Factors Affecting Speed

某些可能影响并行处理速度的因素是:

  • Parallel environment setup. It takes time to runparpoolto begin computing in parallel. If your computation is fast, the setup time can exceed any time saved by computing in parallel.

  • Parallel overhead. There is overhead in communication and coordination when running in parallel. If function evaluations are fast, this overhead could be an appreciable part of the total computation time. Thus, solving a problem in parallel can be slower than solving the problem serially. For an example, seeImproving Optimization Performance with Parallel Computingin MATLAB®Digest, March 2009.

  • No nestedparforloops. This is described inWorking with parfor.parfordoes not work in parallel when called from within anotherparforloop. If you have programmed your custom functions to take advantage of parallel processing, the limitation of no nestedparfor循环会导致并行函数的运行速度慢于预期。

  • When executing serially,parforloops run slightly slower thanforloops.

  • Passing parameters. Parameters are automatically passed to worker sessions during the execution of parallel computations. If there are many parameters, or they take a large amount of memory, passing parameters can slow the execution of your computation.

  • Contention for resources: network and computing. If the pool of workers has low bandwidth or high latency, parallel computation can be slow.

Factors Affecting Results

Some factors can affect results when using parallel processing. You might need to adjust your code to run in parallel, for example, you need independent loops and the workers must be able to access the variables. Some important factors are:

  • Persistent or global variables. If any functions use persistent or global variables, these variables can take different values on different worker processors. The body of aparfor循环不能包含全局或持续变量声明。

  • 访问外部文件。第一版的顺序ations is not guaranteed during parallel processing, so external files can be accessed in unpredictable order, leading to unpredictable results. Furthermore, if multiple processors try to read an external file simultaneously, the file can become locked, leading to a read error, and halting function execution.
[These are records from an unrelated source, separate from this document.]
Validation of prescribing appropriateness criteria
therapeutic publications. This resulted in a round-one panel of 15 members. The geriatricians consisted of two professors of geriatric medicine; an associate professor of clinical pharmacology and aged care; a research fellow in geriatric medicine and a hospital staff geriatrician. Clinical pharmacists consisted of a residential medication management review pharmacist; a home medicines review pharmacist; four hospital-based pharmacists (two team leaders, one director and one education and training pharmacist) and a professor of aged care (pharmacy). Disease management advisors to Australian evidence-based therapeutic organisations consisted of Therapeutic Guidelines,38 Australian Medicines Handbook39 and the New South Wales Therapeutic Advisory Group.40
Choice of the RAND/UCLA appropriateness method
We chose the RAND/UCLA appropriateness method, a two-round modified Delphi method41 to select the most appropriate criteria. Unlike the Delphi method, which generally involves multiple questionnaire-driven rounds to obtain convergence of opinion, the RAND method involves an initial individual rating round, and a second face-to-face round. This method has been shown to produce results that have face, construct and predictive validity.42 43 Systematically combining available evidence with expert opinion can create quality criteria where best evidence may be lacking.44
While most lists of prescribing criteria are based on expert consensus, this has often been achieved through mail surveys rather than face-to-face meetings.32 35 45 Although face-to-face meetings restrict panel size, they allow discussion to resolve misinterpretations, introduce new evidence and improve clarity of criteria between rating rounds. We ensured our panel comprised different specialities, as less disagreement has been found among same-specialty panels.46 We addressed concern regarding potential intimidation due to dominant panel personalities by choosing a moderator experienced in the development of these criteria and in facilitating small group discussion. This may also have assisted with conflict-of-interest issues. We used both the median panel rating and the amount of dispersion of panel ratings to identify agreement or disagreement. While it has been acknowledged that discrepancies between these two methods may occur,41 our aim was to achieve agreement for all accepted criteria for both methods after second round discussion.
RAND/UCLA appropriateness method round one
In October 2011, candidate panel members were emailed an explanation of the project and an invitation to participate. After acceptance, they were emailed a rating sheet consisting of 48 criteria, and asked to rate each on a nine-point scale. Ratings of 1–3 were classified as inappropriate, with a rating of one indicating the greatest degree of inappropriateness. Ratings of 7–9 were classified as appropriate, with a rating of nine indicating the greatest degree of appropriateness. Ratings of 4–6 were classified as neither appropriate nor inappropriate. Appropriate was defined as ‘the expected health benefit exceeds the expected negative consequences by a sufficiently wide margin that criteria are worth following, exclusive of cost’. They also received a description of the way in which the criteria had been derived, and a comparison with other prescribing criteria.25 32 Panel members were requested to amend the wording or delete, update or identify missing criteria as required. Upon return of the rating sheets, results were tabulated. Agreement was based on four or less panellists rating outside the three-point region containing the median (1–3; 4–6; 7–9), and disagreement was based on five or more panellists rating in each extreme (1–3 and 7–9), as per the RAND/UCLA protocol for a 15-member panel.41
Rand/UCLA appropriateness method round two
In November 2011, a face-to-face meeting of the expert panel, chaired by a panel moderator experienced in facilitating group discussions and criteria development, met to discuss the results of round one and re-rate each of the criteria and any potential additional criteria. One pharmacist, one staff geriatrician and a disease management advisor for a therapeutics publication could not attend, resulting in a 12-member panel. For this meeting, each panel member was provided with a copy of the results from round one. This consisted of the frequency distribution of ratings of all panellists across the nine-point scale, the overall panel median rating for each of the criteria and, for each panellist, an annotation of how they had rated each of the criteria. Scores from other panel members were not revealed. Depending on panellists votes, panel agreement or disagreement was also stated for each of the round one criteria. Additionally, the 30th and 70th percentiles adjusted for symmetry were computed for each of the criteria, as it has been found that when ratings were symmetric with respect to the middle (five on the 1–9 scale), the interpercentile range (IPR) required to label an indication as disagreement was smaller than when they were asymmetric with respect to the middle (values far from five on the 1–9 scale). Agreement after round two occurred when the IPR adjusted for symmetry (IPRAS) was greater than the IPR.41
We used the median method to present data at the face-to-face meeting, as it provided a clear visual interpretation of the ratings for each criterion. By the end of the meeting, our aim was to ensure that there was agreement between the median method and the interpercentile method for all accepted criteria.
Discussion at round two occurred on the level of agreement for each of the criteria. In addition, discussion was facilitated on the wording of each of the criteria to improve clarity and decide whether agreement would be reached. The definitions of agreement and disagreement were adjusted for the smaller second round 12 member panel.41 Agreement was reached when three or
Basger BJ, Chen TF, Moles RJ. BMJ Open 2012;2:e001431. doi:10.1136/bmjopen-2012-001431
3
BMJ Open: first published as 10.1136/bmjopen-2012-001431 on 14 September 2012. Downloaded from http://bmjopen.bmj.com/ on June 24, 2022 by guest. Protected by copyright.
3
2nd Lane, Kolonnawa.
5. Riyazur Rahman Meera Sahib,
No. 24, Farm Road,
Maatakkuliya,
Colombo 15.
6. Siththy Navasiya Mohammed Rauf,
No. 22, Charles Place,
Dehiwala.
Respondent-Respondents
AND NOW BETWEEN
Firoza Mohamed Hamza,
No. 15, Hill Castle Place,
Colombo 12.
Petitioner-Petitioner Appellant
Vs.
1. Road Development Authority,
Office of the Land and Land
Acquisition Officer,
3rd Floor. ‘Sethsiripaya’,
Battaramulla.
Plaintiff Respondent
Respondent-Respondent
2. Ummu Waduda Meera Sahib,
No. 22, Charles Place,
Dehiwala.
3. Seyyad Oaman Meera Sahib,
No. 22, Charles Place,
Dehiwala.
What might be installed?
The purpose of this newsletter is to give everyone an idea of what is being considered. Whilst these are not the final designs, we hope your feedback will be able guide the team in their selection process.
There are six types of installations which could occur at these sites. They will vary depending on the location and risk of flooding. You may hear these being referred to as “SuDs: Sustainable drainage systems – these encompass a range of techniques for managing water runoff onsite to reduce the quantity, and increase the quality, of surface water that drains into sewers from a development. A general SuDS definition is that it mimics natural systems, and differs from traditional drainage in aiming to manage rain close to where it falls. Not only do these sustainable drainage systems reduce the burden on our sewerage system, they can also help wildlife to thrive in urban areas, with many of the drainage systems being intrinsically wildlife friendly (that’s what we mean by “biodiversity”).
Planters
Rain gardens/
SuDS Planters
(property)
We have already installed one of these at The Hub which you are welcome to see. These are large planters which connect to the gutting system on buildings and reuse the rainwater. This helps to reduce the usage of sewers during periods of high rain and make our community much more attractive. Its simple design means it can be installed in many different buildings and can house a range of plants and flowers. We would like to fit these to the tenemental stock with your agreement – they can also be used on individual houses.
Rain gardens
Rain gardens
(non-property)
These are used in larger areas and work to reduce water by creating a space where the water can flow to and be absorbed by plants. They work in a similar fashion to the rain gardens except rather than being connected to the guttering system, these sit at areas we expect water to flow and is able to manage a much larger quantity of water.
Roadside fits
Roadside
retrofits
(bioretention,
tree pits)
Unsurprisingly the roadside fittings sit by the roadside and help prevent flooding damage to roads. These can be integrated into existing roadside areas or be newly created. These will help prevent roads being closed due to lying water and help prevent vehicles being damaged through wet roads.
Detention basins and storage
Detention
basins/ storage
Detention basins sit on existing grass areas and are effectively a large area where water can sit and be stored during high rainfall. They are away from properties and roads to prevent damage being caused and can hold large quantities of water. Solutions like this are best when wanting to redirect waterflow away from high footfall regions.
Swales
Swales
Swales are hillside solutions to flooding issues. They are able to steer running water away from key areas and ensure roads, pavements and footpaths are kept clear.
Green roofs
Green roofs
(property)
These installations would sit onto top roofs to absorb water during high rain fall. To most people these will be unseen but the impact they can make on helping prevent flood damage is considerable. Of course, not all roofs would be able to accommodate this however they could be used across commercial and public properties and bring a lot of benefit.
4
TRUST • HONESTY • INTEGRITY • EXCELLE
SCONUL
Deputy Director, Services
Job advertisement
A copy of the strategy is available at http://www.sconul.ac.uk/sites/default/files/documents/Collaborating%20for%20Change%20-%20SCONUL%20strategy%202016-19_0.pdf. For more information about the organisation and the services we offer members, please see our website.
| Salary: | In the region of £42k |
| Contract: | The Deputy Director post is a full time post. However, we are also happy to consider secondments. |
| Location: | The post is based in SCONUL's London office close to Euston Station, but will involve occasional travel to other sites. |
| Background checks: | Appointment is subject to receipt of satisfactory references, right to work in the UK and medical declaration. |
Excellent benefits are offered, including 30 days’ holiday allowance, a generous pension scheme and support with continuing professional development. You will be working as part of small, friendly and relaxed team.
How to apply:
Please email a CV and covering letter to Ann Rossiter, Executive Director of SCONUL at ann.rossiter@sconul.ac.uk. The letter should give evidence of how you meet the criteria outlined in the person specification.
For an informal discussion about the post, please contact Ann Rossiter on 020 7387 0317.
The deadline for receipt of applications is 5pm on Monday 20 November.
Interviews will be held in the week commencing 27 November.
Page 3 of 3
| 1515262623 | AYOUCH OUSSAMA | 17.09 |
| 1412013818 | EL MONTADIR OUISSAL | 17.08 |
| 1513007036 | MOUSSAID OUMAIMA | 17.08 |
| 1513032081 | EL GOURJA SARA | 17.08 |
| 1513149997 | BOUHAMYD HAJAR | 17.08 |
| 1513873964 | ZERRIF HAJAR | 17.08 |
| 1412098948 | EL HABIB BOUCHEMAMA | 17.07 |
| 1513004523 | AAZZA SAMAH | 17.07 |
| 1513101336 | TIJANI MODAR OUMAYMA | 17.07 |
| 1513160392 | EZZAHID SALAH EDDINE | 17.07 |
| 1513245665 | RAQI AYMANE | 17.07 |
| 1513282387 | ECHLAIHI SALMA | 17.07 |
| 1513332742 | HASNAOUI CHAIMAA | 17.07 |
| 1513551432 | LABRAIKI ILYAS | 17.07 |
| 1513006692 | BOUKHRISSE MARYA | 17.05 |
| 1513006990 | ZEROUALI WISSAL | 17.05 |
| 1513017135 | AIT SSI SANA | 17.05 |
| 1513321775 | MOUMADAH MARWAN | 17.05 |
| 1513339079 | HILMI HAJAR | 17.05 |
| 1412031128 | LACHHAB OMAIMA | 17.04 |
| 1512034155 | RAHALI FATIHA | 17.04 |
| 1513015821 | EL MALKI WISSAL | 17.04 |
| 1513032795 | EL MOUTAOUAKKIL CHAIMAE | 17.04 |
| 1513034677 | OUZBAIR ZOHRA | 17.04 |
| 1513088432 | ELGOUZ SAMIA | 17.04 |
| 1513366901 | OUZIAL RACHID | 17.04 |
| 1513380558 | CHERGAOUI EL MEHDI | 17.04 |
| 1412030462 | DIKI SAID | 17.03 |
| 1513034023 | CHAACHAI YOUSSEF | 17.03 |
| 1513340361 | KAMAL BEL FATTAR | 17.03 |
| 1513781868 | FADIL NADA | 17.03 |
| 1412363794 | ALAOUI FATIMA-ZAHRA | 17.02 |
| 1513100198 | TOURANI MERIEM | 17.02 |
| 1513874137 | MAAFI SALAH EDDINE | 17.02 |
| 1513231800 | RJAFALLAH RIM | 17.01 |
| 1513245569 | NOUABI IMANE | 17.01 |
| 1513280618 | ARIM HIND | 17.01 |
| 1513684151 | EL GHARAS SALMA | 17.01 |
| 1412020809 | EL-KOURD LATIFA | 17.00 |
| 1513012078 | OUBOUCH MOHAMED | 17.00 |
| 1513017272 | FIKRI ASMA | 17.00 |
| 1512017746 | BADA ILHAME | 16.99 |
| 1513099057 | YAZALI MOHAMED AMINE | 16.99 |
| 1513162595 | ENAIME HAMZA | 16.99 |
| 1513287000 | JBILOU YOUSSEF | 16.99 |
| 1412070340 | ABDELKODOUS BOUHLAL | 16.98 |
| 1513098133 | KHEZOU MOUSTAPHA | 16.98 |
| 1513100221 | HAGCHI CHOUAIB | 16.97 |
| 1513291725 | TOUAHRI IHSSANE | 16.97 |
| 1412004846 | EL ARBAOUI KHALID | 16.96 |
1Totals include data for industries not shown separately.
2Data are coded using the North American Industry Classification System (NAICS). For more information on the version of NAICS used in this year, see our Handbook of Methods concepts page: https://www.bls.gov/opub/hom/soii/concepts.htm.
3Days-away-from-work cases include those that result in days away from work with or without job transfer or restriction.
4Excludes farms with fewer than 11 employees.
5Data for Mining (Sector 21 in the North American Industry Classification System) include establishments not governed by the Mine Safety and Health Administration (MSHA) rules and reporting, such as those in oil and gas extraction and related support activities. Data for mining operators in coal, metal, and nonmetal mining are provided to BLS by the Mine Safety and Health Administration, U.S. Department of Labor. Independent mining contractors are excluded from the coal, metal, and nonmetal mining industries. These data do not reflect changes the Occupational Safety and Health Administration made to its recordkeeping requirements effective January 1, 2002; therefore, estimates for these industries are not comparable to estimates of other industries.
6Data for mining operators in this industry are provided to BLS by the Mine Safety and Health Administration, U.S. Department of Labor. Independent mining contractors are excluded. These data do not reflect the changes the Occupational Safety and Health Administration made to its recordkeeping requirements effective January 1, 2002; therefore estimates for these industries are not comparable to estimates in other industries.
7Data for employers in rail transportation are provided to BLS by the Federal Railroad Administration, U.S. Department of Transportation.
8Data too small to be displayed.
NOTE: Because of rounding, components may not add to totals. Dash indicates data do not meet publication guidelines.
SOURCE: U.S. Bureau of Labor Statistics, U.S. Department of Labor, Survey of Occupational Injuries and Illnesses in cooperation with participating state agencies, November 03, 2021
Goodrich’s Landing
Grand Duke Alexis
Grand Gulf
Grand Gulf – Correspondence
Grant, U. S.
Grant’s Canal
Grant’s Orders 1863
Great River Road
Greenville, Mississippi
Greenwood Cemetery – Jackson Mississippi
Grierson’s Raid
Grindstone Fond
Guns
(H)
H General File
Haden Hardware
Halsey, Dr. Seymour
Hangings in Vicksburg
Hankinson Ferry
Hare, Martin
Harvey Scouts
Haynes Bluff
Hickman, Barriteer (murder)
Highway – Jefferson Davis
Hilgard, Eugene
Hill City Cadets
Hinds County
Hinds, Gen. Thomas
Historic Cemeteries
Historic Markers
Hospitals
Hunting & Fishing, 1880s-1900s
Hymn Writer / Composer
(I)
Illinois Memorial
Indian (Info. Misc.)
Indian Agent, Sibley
  • Noncomputational functions, such asinput,plot, and键盘, can behave badly when used in your custom functions. Do not use these functions in aparforloop, because they can cause a worker to become nonresponsive, since it is waiting for input.

  • parfordoes not allowbreak或者returnstatements.

  • The random numbers you use can affect the results of your computations. See并行统计计算中的可重复性.

有关转换循环使用的建议parfor, see平行的前面(PARFOR)(Parallel Computing Toolbox).